Export¶
Not a medical test — for research and educational use only
Yeliztli analyses consumer genotyping-array data (23andMe / AncestryDNA), which is not a clinical-grade test. Results are not diagnostic, are not clinically validated, and must not be used to make medical decisions. Array data is especially unreliable for rare, disease-causing variants. Always confirm any finding with an accredited clinical laboratory and discuss it with a qualified clinician or genetic counsellor before acting on it. See the Intended use & disclaimers page for the details and the evidence behind this warning.

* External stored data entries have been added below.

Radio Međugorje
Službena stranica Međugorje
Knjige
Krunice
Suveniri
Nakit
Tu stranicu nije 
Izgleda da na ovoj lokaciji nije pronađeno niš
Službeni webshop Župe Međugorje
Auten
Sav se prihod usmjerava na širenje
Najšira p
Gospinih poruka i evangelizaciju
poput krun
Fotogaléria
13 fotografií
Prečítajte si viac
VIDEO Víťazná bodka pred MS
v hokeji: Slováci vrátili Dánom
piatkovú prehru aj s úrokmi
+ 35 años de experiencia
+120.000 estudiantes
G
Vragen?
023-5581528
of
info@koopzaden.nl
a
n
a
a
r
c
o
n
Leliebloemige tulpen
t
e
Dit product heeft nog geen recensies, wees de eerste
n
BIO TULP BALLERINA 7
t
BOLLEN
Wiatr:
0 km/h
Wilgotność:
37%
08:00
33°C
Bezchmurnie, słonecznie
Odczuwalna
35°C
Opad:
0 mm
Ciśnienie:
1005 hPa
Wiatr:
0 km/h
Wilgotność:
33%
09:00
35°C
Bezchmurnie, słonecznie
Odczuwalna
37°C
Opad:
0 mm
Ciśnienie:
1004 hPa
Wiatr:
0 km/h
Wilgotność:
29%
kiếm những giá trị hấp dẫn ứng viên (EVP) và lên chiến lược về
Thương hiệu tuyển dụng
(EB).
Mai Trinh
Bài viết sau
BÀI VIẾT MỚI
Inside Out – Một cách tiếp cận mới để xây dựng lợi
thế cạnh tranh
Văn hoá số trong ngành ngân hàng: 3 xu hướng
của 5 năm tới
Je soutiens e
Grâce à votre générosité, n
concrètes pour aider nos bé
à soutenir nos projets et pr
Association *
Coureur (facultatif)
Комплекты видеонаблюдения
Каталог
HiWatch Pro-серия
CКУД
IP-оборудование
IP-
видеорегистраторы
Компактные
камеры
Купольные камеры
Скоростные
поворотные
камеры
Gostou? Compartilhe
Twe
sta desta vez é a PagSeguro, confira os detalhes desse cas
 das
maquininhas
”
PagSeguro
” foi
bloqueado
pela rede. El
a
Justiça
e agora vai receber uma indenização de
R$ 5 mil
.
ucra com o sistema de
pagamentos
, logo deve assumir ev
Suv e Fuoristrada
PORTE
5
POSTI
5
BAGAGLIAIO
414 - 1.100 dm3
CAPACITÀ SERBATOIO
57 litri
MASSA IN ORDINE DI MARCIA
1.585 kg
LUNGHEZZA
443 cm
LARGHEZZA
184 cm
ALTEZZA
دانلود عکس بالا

Export your data in several formats from the variant table or from Query Builder results:
| Format | Description |
|---|---|
| VCF 4.2 | Standard variant call format |
| TSV | Tab-separated, with all annotation columns |
| JSON | Structured JSON with nested annotations |
| CSV | Comma-separated, for spreadsheets |
| FHIR R4 | DiagnosticReport Bundle (JSON) in the FHIR R4 genomics-reporting format, for interoperability with research/genomics tooling — not a clinical diagnostic report (see below). Nuclear variant coordinates are exported in the GRCh37/hg19 reference frame; mitochondrial coordinates use rCRS. |
Exports reflect whatever filters or query you have applied, so you can export a focused subset rather than your whole genome.
The FHIR export is not a clinical diagnostic report
The FHIR R4 export produces a DiagnosticReport resource using the standard
genomics-reporting format, purely for interoperability with research/genomics
tooling. It is research/educational, array-derived, and not clinically validated —
it is not a clinical diagnostic report and must not be filed as a clinical
result or used to drive clinical decisions. To make this unambiguous to any receiving
system, the bundle is marked status: "preliminary" and carries the research-use
caveat in the DiagnosticReport.conclusion field. Confirm any finding with an
accredited clinical laboratory.
Variant Observation resources use 1-based genomic coordinates and include a
LOINC-coded genomic reference-sequence component for the GRCh37/hg19 nuclear
build or the rCRS mitochondrial reference, so chromosome positions are not
exported as reference-ambiguous values.